Ms. Barrie, who has since divorced and remarried, was dismayed to find that her second husband also leaves his dirty dishes in the sink. But she says she has finally learned to take it in stride. "By the time you marry a second time, you grow up," she says. "I realized how important it was to have a partner for the big life stuff and that the little life stuff ruins the present moment."(emphasis mine)

Too bad she learned this lesson in maturity too late to save her first marriage.

And if it turns out that it wasn't really that important, that other factors ruined the first marriage, then why even bring it up? I pondered this as I remembered sitting listening to another woman complain about her husband's similar habit. Here is a lady who considers herself to be in a very happy marriage, I thought, and yet why does she find it necessary to tell everyone about this dumb little trait of her husband's? What's the point of running him down like that, especially if it will simply make you focus on the small things that irritate you, instead of all the qualities about him that you rightly admire? Why deliberately rip holes in the seams of your marriage?

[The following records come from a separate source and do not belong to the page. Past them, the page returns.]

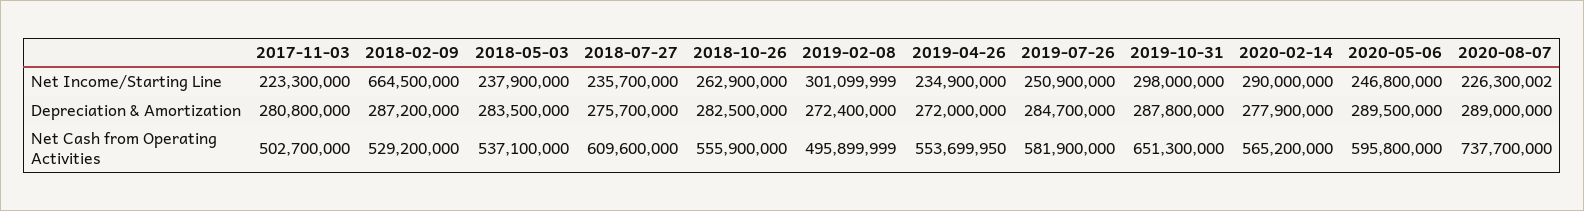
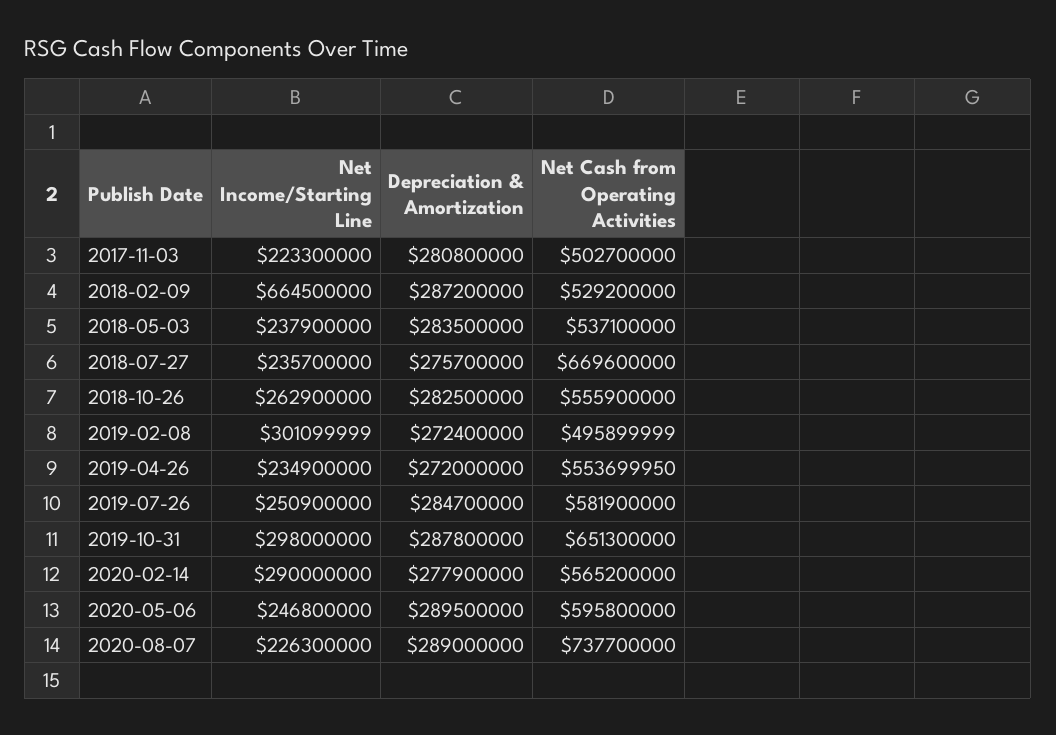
  {
    "2017-11-03": {
      "Net Income/Starting Line": 223300000,
      "Depreciation & Amortization": 280800000,
      "Net Cash from Operating Activities": 502700000
    },
    "2018-02-09": {
      "Net Income/Starting Line": 664500000,
      "Depreciation & Amortization": 287200000,
      "Net Cash from Operating Activities": 529200000
    },
    "2018-05-03": {
      "Net Income/Starting Line": 237900000,
      "Depreciation & Amortization": 283500000,
      "Net Cash from Operating Activities": 537100000
    },
    "2018-07-27": {
      "Net Income/Starting Line": 235700000,
      "Depreciation & Amortization": 275700000,
-     "Net Cash from Operating Activities": 609600000
+     "Net Cash from Operating Activities": 669600000
    },
    "2018-10-26": {
      "Net Income/Starting Line": 262900000,
      "Depreciation & Amortization": 282500000,
      "Net Cash from Operating Activities": 555900000
    },
    "2019-02-08": {
      "Net Income/Starting Line": 301099999,
      "Depreciation & Amortization": 272400000,
      "Net Cash from Operating Activities": 495899999
    },
    "2019-04-26": {
      "Net Income/Starting Line": 234900000,
      "Depreciation & Amortization": 272000000,
      "Net Cash from Operating Activities": 553699950
    },
    "2019-07-26": {
      "Net Income/Starting Line": 250900000,
      "Depreciation & Amortization": 284700000,
      "Net Cash from Operating Activities": 581900000
    },
    "2019-10-31": {
      "Net Income/Starting Line": 298000000,
      "Depreciation & Amortization": 287800000,
      "Net Cash from Operating Activities": 651300000
    },
    "2020-02-14": {
      "Net Income/Starting Line": 290000000,
      "Depreciation & Amortization": 277900000,
      "Net Cash from Operating Activities": 565200000
    },
    "2020-05-06": {
      "Net Income/Starting Line": 246800000,
      "Depreciation & Amortization": 289500000,
      "Net Cash from Operating Activities": 595800000
    },
    "2020-08-07": {
-     "Net Income/Starting Line": 226300002,
+     "Net Income/Starting Line": 226300000,
      "Depreciation & Amortization": 289000000,
      "Net Cash from Operating Activities": 737700000
    }
  }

More to the point: let him who is without sin cast the first stone. For every complaint a woman can make about her husband, the husband can doubtless match in kind. (And vice versa.) But that kind of tit-for-tat beefing is hardly conducive to maintaining a strong mature relationship. Pulling the log out of one's own eye is usually a good starting point for marital happiness.

And I'm off, to do the dishes. For my husband, not at him.

7 comments:

Barb said...

So did Jim Caudill help with the children and the housework more AFTER she divorced him?
It all does boggle my mind...

Robyn Broyles said...

Lying with statistics! Apparently in an attempt to suggest we need to do "better" at promoting birth control. The unplanned pregnancy rate is NOT that high; the ratio of unplanned to planned pregnancies is high.

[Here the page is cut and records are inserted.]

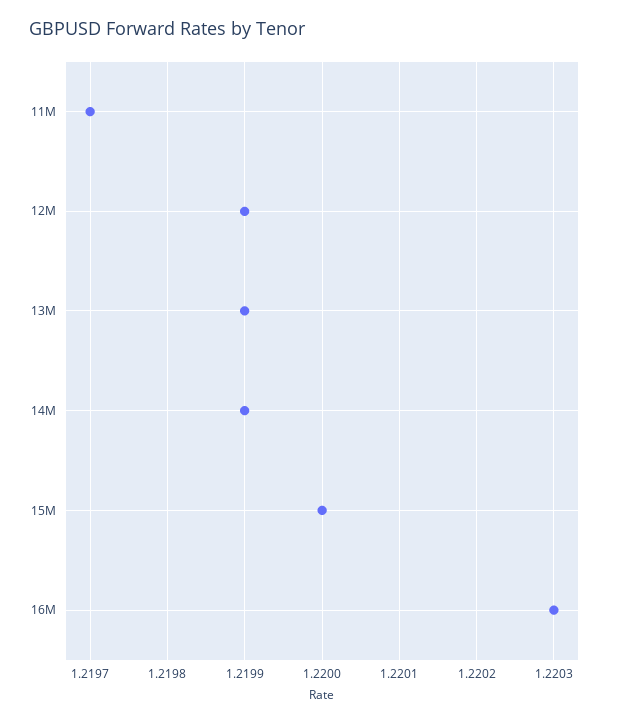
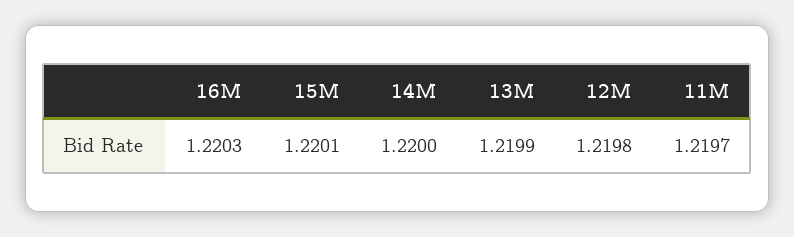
  {
    "11M": 1.2197,
-   "12M": 1.2199,
+   "12M": 1.2198,
    "13M": 1.2199,
-   "14M": 1.2199,
+   "14M": 1.22,
-   "15M": 1.22,
+   "15M": 1.2201,
    "16M": 1.2203
  }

Actually I take exception to the term "unplanned pregnancy" in the first place... only a rape/incest victim can really claim a pregnancy was unplanned. I mean, if you're doing the deed, you need to know that the likelihood of a resulting pregnancy is greater than 0. That's why I watch that show "I Didn't Know I Was Pregnant." It's like watching a car crash or something: I just can't turn away from that kind of stupidity, ignorance, and/or denial (though a few of the women actually have good justification for not knowing).

BettyDuffy said...

My mom sent me home the other day with this section of the Journal, and I enjoyed reading it last night. MAtter of fact, I was surprised to find that it was pretty balanced in presenting the negative side effects of contraception. They left out any mention of a breast cancer connection, of course, but I finished the article with a complete sense of gratitude that I don't have to worry about all that stuff. Really, compared to IUD's embedded in my uterus, or bacteria spreading into my fallopian tubes, infertility, weight gain, depression, lower sex drive, user error and yadda yadda, it's way more appealing to just get pregnant.

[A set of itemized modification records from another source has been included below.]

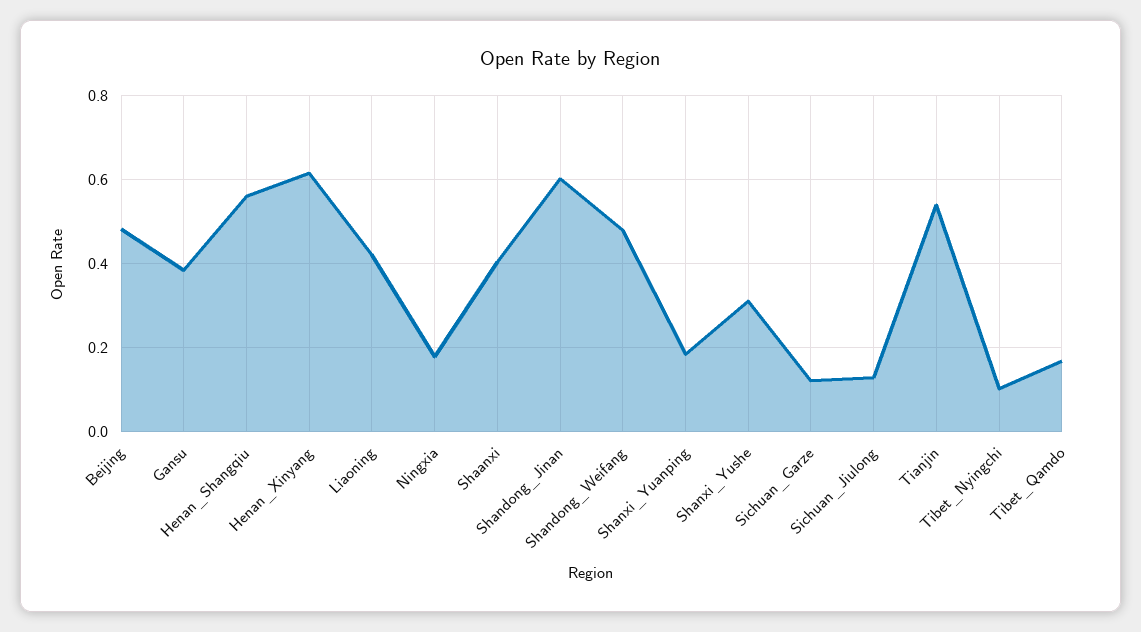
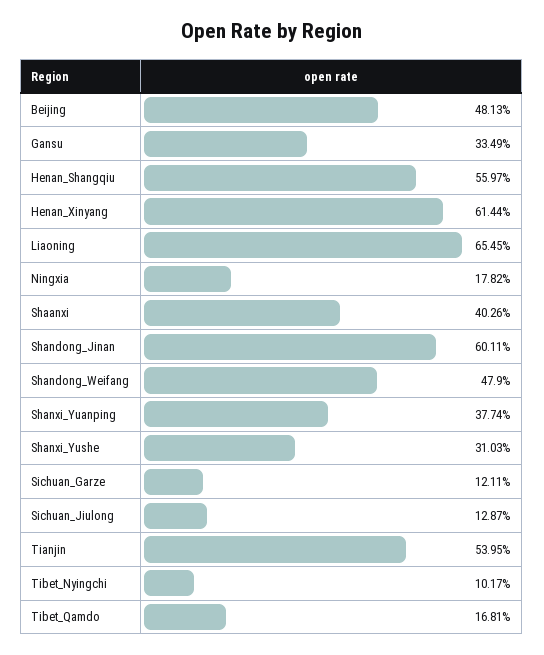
  {
    "Beijing": 0.4813,
-   "Gansu": 0.38,
+   "Gansu": 0.3349,
    "Henan_Shangqiu": 0.5597,
    "Henan_Xinyang": 0.6144,
-   "Liaoning": 0.42,
+   "Liaoning": 0.6545,
    "Ningxia": 0.1782,
    "Shaanxi": 0.4026,
    "Shandong_Jinan": 0.6011,
    "Shandong_Weifang": 0.479,
-   "Shanxi_Yuanping": 0.18,
+   "Shanxi_Yuanping": 0.3774,
    "Shanxi_Yushe": 0.3103,
    "Sichuan_Garze": 0.1211,
    "Sichuan_Jiulong": 0.1287,
    "Tianjin": 0.5395,
    "Tibet_Nyingchi": 0.1017,
    "Tibet_Qamdo": 0.1681
  }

Karie, the Regular Guy's Extraordinary Wife said...

Thanks for this post Mrs. D - While reading this post for my hubby, with the accompanying snorts, giggles and my own "OMGs", my hubby is doing the dishes that I forgot to do last night. What a man!

Class factotum said...

I used to get bugged that my husband would do certain things, like wipe his splashed with water but not washed with soap face on the white bath towel, which would dirty the towel. I would nag him not to do it (along with a few other things), but I realized that I was being petty and that all I had to do was wash the towels more frequently.

We are both control freaks, but being with him is more important to me than the towels. Towels are made for man, not the other way around.

mrsdarwin said...

Towels are made for man, not the other way around.

That is the sentiment upon which so many happy marriages are founded, I believe.

flabbybrain.com said...

Well said, Mrs. Darwin. I think one of the reasons my marriage is strong after nearly 14 years is that we don't sweat the small stuff and I never, NEVER run him down to others.